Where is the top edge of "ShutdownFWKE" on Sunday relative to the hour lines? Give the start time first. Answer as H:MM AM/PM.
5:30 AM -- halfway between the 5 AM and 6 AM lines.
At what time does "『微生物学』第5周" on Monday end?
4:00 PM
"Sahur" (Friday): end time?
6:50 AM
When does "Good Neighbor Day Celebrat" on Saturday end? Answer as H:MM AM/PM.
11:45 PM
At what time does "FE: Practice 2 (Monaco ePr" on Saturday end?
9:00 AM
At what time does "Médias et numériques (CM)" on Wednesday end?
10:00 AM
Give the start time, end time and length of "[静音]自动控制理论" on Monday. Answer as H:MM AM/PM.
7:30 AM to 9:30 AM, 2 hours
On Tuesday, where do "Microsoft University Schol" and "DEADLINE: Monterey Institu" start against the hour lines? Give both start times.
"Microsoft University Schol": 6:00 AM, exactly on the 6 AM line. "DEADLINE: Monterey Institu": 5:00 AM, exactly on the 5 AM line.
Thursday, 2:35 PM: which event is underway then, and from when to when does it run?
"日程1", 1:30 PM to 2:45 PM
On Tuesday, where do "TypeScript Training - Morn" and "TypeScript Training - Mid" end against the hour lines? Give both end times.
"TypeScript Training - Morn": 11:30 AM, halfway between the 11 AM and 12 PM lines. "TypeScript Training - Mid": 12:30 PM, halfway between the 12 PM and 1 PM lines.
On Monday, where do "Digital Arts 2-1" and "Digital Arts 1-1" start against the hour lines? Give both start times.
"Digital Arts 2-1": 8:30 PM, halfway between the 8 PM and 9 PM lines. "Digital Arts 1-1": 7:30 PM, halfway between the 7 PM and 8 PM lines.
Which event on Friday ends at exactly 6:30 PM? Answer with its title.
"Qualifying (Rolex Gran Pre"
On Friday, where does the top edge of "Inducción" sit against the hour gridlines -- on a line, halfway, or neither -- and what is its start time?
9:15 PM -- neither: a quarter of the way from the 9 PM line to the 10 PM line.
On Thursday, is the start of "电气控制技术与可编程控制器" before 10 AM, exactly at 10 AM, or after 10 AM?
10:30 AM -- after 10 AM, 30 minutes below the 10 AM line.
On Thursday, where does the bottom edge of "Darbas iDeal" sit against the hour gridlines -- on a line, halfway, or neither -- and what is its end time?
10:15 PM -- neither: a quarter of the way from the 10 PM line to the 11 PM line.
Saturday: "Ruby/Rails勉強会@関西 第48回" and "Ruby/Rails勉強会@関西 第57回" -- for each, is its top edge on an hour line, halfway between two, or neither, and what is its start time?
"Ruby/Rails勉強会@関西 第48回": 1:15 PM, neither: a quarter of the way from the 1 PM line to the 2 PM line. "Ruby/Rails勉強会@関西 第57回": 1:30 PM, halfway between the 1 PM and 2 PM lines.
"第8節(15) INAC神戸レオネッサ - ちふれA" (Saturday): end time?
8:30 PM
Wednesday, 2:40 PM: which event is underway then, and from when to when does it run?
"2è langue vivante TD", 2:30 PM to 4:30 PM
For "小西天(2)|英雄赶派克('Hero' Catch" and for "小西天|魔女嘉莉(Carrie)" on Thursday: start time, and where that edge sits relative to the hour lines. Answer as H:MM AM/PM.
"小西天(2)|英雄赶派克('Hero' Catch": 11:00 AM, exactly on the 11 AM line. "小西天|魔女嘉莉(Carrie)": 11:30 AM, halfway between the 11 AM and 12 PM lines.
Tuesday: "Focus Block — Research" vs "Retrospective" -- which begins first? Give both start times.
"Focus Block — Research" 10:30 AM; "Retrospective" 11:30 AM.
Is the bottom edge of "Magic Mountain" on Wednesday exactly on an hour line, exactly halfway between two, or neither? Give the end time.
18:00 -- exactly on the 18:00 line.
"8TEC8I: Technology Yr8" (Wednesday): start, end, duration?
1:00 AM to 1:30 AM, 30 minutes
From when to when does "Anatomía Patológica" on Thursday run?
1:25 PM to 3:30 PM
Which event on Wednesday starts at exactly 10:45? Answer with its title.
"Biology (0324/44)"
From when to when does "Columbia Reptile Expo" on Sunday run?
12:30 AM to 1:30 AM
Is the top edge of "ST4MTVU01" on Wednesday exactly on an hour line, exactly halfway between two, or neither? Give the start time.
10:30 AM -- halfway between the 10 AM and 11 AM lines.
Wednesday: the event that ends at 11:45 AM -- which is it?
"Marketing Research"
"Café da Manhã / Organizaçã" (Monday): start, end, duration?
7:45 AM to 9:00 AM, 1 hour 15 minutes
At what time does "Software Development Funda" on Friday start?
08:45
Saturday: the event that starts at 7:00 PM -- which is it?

◇ ◇ ◇

Directions for this task: Arrange the lines from the beginning through the line containing "7:30 AM to 9:30 AM, 2 hours" as a two-column CSV with the headers entry and response, one row for each line paired with the answer given for it. Put each field in quotation marks and turn any line breaks into spaces.

The completed task:
entry,response
"Where is the top edge of ""ShutdownFWKE"" on Sunday relative to the hour lines? Give the start time first. Answer as H:MM AM/PM.","5:30 AM -- halfway between the 5 AM and 6 AM lines."
"At what time does ""『微生物学』第5周"" on Monday end?","4:00 PM"
"""Sahur"" (Friday): end time?","6:50 AM"
"When does ""Good Neighbor Day Celebrat"" on Saturday end? Answer as H:MM AM/PM.","11:45 PM"
"At what time does ""FE: Practice 2 (Monaco ePr"" on Saturday end?","9:00 AM"
"At what time does ""Médias et numériques (CM)"" on Wednesday end?","10:00 AM"
"Give the start time, end time and length of ""[静音]自动控制理论"" on Monday. Answer as H:MM AM/PM.","7:30 AM to 9:30 AM, 2 hours"